== EXTRACT TO READ ==
In the following section, we develop an economic model for the hybrid-prosumer by directly capturing demands for energy-efficiency, energy consumption, and energy services while accommodating for the possibility of selling excess energy (if any) back to the grid.

3. Introducing an Economic Theoretical Foundation for a Residential HES

In this section, we present a theoretical approach that can be used to evaluate the economic decision-making of a representative rational hybrid-prosumer. Following Sun et al. [1], we set up an economic model for distributed energy prosumers, but instead of maximizing a utility function based on power load, the prosumer optimizes a utility that depends on energy services, as in Sanstad [50] and Fikru et al. [47]. Relative to the existing literature, the model presented here allows for multiple sources of renewable energy instead of one, and it formalizes the levels at which the hybrid-prosumer needs to make production and consumption related decisions. We consider the cases in which the HES does and does not include an energy storage component. We assume a one-time decision making for a given billing cycle, we solve the prosumer’s optimization problem and we discuss how the production of renewable energy from multiple sources affects energy-efficiency, energy services, and energy consumption choices of the household. In the model, variables are normalized for size (e.g., per square foot of living space) and indicate long-run average values (e.g., monthly averages over many years).

The variable E is used to represent the amount of energy consumed, generated, or the level of energy services demanded. Energy is considered for a given billing cycle, such as a month, so the unit of measurement is kWh per month. We use different sub-scripts to differentiate between energy generation ($E_G$), energy consumption ($E_c$), and demand for energy services ($E_u$). Energy generation ($E_G$) is defined as the total amount of energy generated onsite by using all energy sources. $E_g$ is the amount of energy generated from the gth energy source, where $E_G={\displaystyle {\sum }_{g=1}^G{E}_g}$. We consider $G$ number of renewable energy sources, where $g=1,2,3,\dots ,G$. For example, $g=2$ represents two renewable energy sources: solar and wind, or hydro and solar. The average cost of generating renewable energy from the gth source is given as $c_g$, and the total cost of energy generation is given as ${\displaystyle {\sum }_{g=1}^G{c}_g{E}_g}$.

Energy consumption ($E_c$) is defined as the total amount of electricity consumed or used by the hybrid prosumer. The household derives utility from the consumption of energy services ($E_u$), not from the consumption of energy itself [43,44]. The objective of the household is to achieve at least a certain minimum level of comfort. A maximum level of comfort is achieved when all energy needs are satisfied, beyond which there is no gain to utility. The household continues to get more utility from more energy services until this maximum level of comfort is achieved. Therefore, the utility function is non-decreasing in the level of energy services.

Furthermore, the utility function is concave in the level of energy services. This happens because the household gets more additional comfort from a one unit increase in energy services when the level of energy services is lower, than when the initial level is higher. This implies there is diminishing marginal utility from the consumption of energy services. We use the following utility function to describe the level of satisfaction or comfort the household derives from consuming energy services. For simplicity, utility derived from all other goods is assumed to be separable and independent from energy services.

$$U(E_u)=\{\begin{array}{cc}\frac{{(E_u-{\overline{E}}_{u,\min })}^{\alpha }}{\alpha },& {\overline{E}}_{u,\min }\le E_u<E_{u,\max }\\ U^{\max },& E_{u,\max }\le E_u\end{array}$$

(1)

== INFORMATION PROVIDED ==
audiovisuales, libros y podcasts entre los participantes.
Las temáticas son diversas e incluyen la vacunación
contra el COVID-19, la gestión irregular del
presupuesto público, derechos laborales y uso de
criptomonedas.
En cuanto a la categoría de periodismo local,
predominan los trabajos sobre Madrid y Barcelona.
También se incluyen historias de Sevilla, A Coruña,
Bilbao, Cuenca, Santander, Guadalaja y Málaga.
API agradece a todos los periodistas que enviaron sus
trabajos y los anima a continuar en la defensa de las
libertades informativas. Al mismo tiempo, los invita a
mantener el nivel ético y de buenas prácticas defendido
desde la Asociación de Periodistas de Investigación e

== TASK DETAILS ==
Decide whether each statement agrees with the hybrid-prosumer text. Answer yes or no for each and quote the deciding words from the text.
(a) The model allows for only one source of renewable energy.
(b) Energy is measured in kWh per month.
(c) The household gets utility directly from consuming energy itself.

== TASK OUTPUT ==
(a) No: "the model presented here allows for multiple sources of renewable energy instead of one"
(b) Yes: "so the unit of measurement is kWh per month"
(c) No: "not from the consumption of energy itself"